Experts say yes. In one scenario, Intel may have charged manufacturers less money for its Atom chipset with integrated graphics versus just the Atom processor alone. Integrated graphics is widely considered inferior to having a system with a dedicated video card or processors. As a result of muscling netbook makers to use Intel's integrated Atom chipset, instead of a stand-alone graphics processor, it locked out non-Intel chipmakers from netbooks.
One of those possibly hurt is nVidia with its Ion graphics mobile chip. We won't know for sure until details emerge, but nVidia may possibly have been locked out of netbooks whose manufacturers stuck millions of mininotebooks with the Atom's integrated graphics, which can't deliver high-quality video and is not adequate for graphics-heavy games.
Do consumers stand to gain better products as a result of the lawsuit?

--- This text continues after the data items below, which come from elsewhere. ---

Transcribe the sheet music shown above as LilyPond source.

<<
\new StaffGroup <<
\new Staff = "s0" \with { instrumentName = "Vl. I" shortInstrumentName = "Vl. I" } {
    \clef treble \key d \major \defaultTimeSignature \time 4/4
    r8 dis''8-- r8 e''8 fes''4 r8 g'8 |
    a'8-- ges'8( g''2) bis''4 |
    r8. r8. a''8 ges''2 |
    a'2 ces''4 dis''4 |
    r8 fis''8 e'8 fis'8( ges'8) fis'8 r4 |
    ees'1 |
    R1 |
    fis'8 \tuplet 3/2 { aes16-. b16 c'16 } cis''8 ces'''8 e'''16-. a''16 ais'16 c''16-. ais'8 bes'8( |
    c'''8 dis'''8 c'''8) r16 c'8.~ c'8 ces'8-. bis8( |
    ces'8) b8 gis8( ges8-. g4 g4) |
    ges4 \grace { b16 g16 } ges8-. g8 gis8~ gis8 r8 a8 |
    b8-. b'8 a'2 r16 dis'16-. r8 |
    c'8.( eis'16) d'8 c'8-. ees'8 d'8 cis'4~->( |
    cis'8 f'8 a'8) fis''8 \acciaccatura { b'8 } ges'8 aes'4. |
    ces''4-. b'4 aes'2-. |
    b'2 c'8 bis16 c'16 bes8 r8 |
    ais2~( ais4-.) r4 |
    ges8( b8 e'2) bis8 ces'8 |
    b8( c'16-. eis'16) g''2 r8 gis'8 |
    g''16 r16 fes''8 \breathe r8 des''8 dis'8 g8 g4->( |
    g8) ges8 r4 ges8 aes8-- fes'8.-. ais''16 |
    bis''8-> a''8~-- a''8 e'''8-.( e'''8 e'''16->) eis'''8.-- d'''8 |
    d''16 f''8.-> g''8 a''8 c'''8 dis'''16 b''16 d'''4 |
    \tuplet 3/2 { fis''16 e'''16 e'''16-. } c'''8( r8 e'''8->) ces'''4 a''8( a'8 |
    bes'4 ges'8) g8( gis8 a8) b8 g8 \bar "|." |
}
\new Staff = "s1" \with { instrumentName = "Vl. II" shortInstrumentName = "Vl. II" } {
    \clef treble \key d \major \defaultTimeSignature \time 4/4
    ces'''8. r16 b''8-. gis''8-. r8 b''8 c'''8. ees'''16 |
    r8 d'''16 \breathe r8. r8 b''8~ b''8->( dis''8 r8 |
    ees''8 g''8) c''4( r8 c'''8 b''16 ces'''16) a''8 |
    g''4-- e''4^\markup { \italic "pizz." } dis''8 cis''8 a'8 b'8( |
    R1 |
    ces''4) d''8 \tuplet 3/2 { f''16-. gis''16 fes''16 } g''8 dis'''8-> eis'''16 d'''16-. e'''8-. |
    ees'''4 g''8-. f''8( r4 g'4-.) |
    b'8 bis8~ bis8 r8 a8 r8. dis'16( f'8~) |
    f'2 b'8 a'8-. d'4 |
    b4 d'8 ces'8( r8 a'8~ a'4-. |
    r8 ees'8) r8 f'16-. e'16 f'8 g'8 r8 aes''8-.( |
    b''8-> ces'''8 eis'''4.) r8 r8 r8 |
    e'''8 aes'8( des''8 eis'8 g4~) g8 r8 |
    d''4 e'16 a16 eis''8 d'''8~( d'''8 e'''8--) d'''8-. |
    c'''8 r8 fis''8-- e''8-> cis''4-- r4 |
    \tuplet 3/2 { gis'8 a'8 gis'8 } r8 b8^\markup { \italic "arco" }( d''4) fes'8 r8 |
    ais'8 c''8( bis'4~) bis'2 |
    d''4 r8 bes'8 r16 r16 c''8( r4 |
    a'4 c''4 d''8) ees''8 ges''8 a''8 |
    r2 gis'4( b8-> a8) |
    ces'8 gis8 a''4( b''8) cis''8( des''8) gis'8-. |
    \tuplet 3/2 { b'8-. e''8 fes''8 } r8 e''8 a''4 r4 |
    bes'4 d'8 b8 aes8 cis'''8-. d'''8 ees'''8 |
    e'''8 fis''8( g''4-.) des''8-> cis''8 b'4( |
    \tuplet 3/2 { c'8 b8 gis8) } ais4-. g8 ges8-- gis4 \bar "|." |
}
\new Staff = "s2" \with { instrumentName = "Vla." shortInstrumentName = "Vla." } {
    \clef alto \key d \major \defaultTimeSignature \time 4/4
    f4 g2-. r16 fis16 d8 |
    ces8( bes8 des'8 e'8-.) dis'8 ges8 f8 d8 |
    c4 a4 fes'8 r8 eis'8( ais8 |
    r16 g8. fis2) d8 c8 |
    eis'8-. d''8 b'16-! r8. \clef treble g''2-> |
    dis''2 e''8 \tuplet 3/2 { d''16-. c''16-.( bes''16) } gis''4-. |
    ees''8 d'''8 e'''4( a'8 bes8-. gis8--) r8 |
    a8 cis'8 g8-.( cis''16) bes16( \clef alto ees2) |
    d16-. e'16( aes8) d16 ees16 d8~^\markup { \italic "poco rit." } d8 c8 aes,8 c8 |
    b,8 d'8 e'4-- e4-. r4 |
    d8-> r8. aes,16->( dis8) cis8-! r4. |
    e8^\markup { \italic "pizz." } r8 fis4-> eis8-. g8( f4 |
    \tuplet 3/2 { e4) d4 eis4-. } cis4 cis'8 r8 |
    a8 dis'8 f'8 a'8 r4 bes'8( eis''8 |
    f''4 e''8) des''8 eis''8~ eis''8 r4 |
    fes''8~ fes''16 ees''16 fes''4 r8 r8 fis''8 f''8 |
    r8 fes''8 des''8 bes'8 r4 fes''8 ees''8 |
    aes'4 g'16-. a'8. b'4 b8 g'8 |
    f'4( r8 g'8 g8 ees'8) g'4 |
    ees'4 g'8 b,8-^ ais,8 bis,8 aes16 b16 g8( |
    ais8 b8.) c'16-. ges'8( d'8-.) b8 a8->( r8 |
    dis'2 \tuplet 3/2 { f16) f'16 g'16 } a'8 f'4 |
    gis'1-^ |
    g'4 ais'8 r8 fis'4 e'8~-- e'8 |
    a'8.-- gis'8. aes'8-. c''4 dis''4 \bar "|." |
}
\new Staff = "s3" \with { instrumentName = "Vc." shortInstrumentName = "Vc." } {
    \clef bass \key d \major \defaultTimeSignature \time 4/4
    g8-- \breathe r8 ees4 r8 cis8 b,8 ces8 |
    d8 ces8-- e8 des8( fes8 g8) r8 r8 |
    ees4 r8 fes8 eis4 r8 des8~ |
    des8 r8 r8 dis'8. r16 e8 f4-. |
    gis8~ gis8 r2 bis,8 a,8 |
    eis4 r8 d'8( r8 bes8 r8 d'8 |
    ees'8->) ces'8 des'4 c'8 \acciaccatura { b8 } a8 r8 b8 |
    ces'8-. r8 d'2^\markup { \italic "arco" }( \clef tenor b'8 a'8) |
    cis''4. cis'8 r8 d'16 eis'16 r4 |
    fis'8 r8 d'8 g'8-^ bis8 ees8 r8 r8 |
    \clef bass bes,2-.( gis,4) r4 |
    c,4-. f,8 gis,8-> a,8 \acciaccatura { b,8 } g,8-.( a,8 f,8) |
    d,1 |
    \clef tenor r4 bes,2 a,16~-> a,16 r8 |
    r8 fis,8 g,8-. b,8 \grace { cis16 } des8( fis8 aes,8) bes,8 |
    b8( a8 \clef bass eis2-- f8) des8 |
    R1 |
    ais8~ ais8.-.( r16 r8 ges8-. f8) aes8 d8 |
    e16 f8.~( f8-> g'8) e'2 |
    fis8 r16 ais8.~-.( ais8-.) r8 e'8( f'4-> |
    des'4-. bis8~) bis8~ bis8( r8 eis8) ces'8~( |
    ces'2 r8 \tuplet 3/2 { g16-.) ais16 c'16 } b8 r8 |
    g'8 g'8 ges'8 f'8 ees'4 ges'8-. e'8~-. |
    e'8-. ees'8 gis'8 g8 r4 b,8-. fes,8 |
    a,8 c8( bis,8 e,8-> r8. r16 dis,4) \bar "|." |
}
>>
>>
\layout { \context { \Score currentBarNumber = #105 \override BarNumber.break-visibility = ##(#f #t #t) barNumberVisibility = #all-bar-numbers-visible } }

In-Stat's McGregor says that the damage is done and that there is little hope for any drastic influx of "better" PC components as a result of this lawsuit. Taking the example of PC graphics, McGregor says that cheaper integrated graphics chipsets have quickly been putting dedicated chips out of favor. He adds that if an opportunity existed to stop Intel's alleged anticompetitive practices, that moment has already passed.
nVidia isn't so pessimistic. It applauds the FTC's lawsuit, saying that it's necessary to prevent Intel from blocking competition in the emerging GPU marketplace.
How will this case impact AMD?
The jury is split.
McGregor said it's too late for the feds to give AMD a boost, as the company recently settled antitrust and intellectual property lawsuits with Intel. Gartner analyst Fiering also noted that Intel's success comes partly from being a manufacturing powerhouse. AMD is divesting from chip manufacturing, and the settlement allows AMD to use any contract chip maker. In theory, this lets the company focus on innovation and product development, but that has nothing to do with the FTC's lawsuit.
PCWorld's resident chip expert, Jason Cross, says never say never when it comes to AMD. The company has very good engineers, a leadership position in graphics technology, and a huge cash infusion from the recent Intel/AMD suit settlement. Plus, AMD is quickly divesting their chip manufacturing off to GlobalFoundries, which should help prevent AMD from bleeding red ink.
How long will this case take to play out?
It could take as much as a decade for the case to be resolved. "Get comfortable," Gabriel Consulting analyst Olds advises, noting that a lawsuit by the European Union against Microsoft lasted ten years. Even a settlement, which could secure some concessions from Intel on the matter of volume discounts and incentives, would require a few years to work out. Microsoft's antitrust battle with the feds took three years to reach a settlement.
Olds adds that even though the court case could take years to settle, its impact will be felt immediately by Intel. He says that during any trial, Intel will be under close scrutiny, discouraging the chipmaker from aggressive, and allegedly illegal, business practices.
In the end, what do consumers stand to gain?
Olds and McGregor both think the suit has very little in it for consumers. Even if Intel had to make concessions on volume discounts to computer makers, chip prices, McGregor says, would still fall due to consumer expectations and competition from AMD.
Will we see more AMD systems?
McGregor says that's already happened over the last couple of years, partly because of increased scrutiny of Intel from other nations and partly because AMD has offered good prices on CPU and GPU combinations. And it's unlikely that consumers will be compensated directly as a result of the FTC's lawsuit, since fines would probably be placed in a general government fund.
The real winners, Olds says, are the lawyers, who could work on these cases for the rest of their legal careers.